Supreme Court Seal
South Carolina
JUDICIAL DEPARTMENT
Site Map | Feedback
2011-UP-133 - State v. Todd

THIS OPINION HAS NO PRECEDENTIAL VALUE.  IT SHOULD NOT BE CITED OR RELIED ON AS PRECEDENT IN ANY PROCEEDING EXCEPT AS PROVIDED BY RULE 268(d)(2), SCACR.

THE STATE OF SOUTH CAROLINA
In The Court of Appeals

The State, Respondent,

v.

Calvin E. Todd, Appellant.


Appeal From Greenville County
 Alexander S. Macaulay, Circuit Court Judge


Unpublished Opinion No. 2011-UP-133
Submitted March 1, 2011 – Filed March 29, 2011   


AFFIRMED


Appellate Defender M. Celia Robinson, of Columbia, for Appellant.

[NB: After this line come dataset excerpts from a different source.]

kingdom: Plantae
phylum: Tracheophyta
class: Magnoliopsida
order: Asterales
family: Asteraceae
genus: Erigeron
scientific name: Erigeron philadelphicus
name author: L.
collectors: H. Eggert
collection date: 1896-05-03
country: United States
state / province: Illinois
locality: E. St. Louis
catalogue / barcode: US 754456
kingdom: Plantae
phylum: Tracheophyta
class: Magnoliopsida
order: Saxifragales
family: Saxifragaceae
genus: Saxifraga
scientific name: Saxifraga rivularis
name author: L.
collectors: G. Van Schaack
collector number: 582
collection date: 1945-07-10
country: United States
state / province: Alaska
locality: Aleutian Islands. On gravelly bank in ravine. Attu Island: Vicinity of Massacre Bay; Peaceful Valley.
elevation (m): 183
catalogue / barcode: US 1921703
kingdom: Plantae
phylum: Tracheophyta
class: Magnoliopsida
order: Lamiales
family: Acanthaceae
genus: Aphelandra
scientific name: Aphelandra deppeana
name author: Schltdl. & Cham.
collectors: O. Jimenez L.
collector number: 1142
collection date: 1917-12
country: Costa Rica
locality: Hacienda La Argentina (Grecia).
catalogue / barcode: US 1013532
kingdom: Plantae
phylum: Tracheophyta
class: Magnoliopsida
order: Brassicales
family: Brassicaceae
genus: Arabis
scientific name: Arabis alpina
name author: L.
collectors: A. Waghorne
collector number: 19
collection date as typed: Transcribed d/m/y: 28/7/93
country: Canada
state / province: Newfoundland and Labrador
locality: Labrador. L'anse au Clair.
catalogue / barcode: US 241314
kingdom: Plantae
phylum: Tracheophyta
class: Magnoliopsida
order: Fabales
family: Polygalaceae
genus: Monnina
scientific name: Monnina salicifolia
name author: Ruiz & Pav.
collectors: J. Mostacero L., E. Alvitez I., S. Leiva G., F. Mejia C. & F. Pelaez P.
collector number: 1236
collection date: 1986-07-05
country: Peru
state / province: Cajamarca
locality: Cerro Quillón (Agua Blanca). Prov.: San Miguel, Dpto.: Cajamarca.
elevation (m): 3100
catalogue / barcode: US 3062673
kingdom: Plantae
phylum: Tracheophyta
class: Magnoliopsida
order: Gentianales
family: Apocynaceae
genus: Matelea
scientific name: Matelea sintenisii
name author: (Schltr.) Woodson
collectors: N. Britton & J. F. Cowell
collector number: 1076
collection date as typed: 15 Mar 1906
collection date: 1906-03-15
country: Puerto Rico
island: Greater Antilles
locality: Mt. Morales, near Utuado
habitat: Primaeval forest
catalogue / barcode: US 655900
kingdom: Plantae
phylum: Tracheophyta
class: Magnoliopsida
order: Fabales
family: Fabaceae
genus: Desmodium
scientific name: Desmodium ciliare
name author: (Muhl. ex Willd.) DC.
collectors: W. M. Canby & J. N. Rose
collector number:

Attorney General Alan Wilson, Chief Deputy Attorney General John W. McIntosh, Assistant Deputy Attorney General Salley W. Elliott, and Assistant Attorney General Deborah R.J. Shupe, all of Columbia; and Solicitor Walt Wilkins, of Greenville, for Respondent.

PER CURIAM:  Calvin E. Todd appeals his conviction for possession of crack cocaine with intent to distribute and sentence of twenty years' imprisonment, arguing the circuit court erred in denying (1) his motions to suppress and (2) his motion for a directed verdict.  We affirm[1] pursuant to Rule 220(b)(1), SCACR, and the following authorities:

1.  As to whether the circuit court erred in denying Todd's motions to suppress evidence of his possession of crack cocaine resulting from a traffic stop and search: State v. Tindall, 388 S.C. 518, 521, 698 S.E.2d 203, 205 (2010) ("On appeals from a motion to suppress based on Fourth Amendment grounds, [an appellate court] applies a deferential standard of review and will reverse if there is clear error."); id. ("[W]here probable cause exists to believe that a traffic violation has occurred, such a seizure is reasonable per se."); State v. Freiburger, 366 S.C. 125, 132, 620 S.E.2d 737, 740 (2005) ("[T]here are situations in which a warrantless search which immediately precedes an arrest is held lawful, in cases where the police officer is held to have had probable cause from the outset.").

2.  As to whether the circuit court erred in denying Todd's motion for a directed verdict: State v. Adams, 332 S.C. 139, 144-45, 504 S.E.2d 124, 126-27 (Ct. App. 1998) (holding if a defendant presents evidence after the denial of his motion for a directed verdict at the close of the State's case, in order to preserve the issue for appeal, he must make another motion for a directed verdict at the close of all evidence).

AFFIRMED.

FEW, C.J., and THOMAS and KONDUROS, JJ., concur.


[1] We decide this case without oral argument pursuant to Rule 215, SCACR.